Set input file names with the command line parameters (two parameters or one, if the validation will occur against the scheme, defined inside the XML document).
- To demonstrate the operation of the application, create Demo class, that calls the Main.main method of your application with the appropriate parameters of the command line:
Demo.java
———————————————————————-
package com.epam.rd.java.basic.practice7;
/**
- Demo class to run project WO command line.
*/
class Demo {
public static void main(String[] args) throws Exception {
Main.main(new String[] { "input.xml" });
}
}
———————————————————————-
-
Top-level classes and non-trivial methods should be documented.
-
Optional. Create an XSL document that converts an XML document into an HTML document.
Naming convention
Name the root element of the XML document according to the name of the task or based on the fact that this is a container of elements of the same type whose name is specified in the task.

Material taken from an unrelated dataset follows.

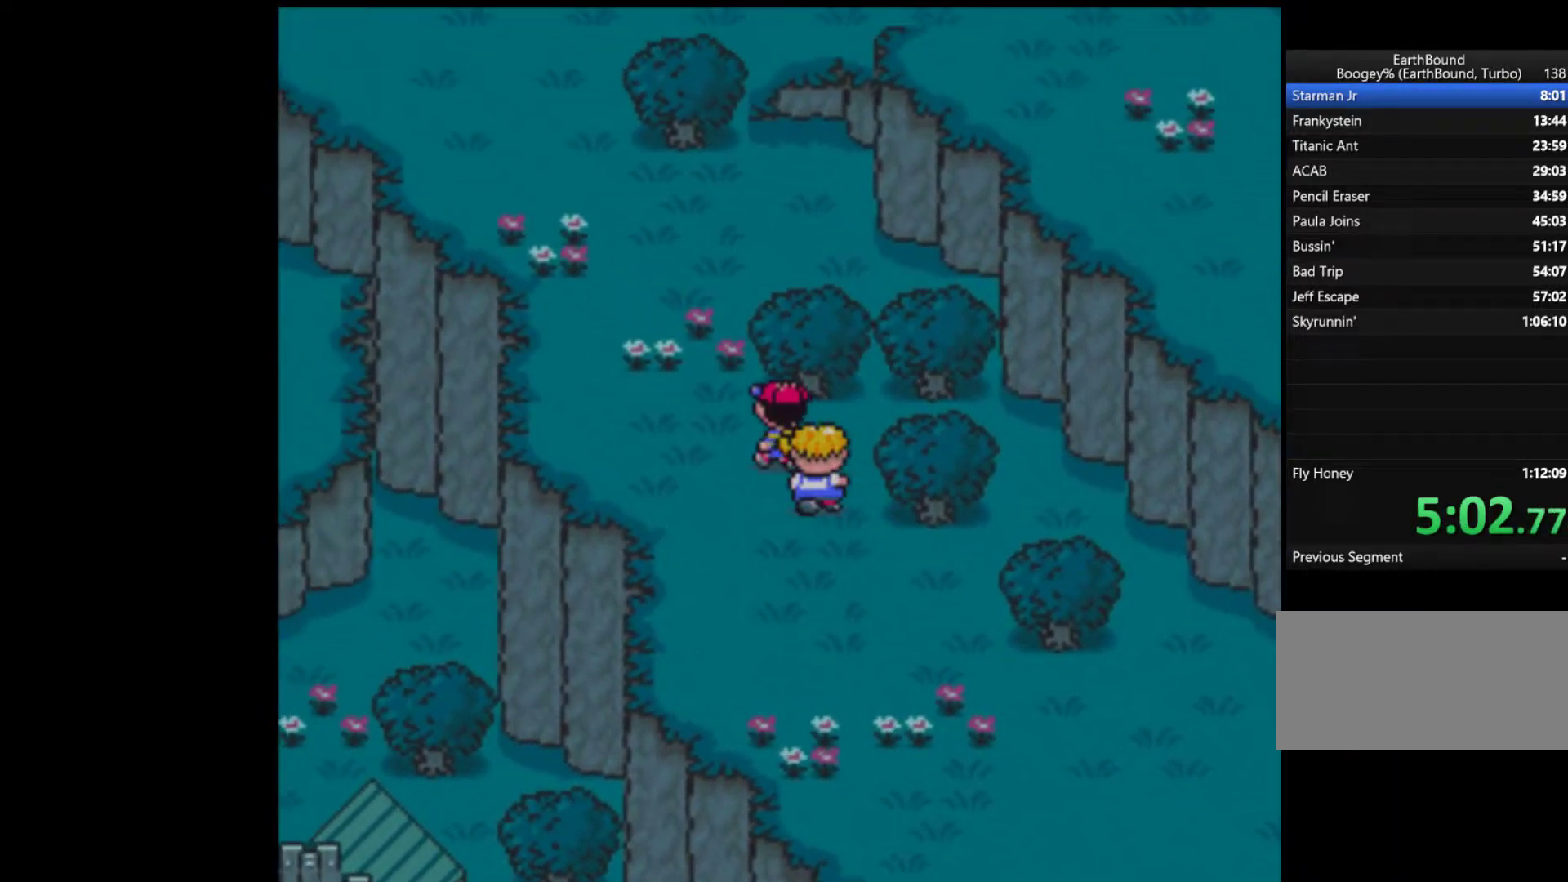
{"buttons": ["DPAD_UP", "DPAD_LEFT"], "events": [[283, "DPAD_LEFT", "up"], [483, "DPAD_LEFT", "down"]]}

Example: if the task is called Testing, and the element is named Test, then the root element can be called either Testing or Tests.
Input and output files should have the following names.
Input files:
———————————————————————-
input.xml - An XML document, valid against input.xsd
input.xsd - XSD document, schema for input.xml
———————————————————————-
Output files (the result)
———————————————————————-
output.dom.xml - the result of the DOM analyzer work and subsequent
sorting using one of the three sorting options.
output.sax.xml - the result of the SAX parser work and subsequent sorting using one of the three sorting options.
output.stax.xml - the result of the StAX parser work after sorting using one of the three sorting options.
———————————————————————-
Note.
-
input.xsd should declare the target namespace (the targetNamespace attribute should be present).
-
input.xml should be valid against input.xsd
-
XML output documents output.dom.xml, output.sax.xml and output.stax.xml should be valid against the source XML schema input.xsd, if the declaration of the target namespace is excluded from it (see file input-no-targetNamespace.xsd in the sample project).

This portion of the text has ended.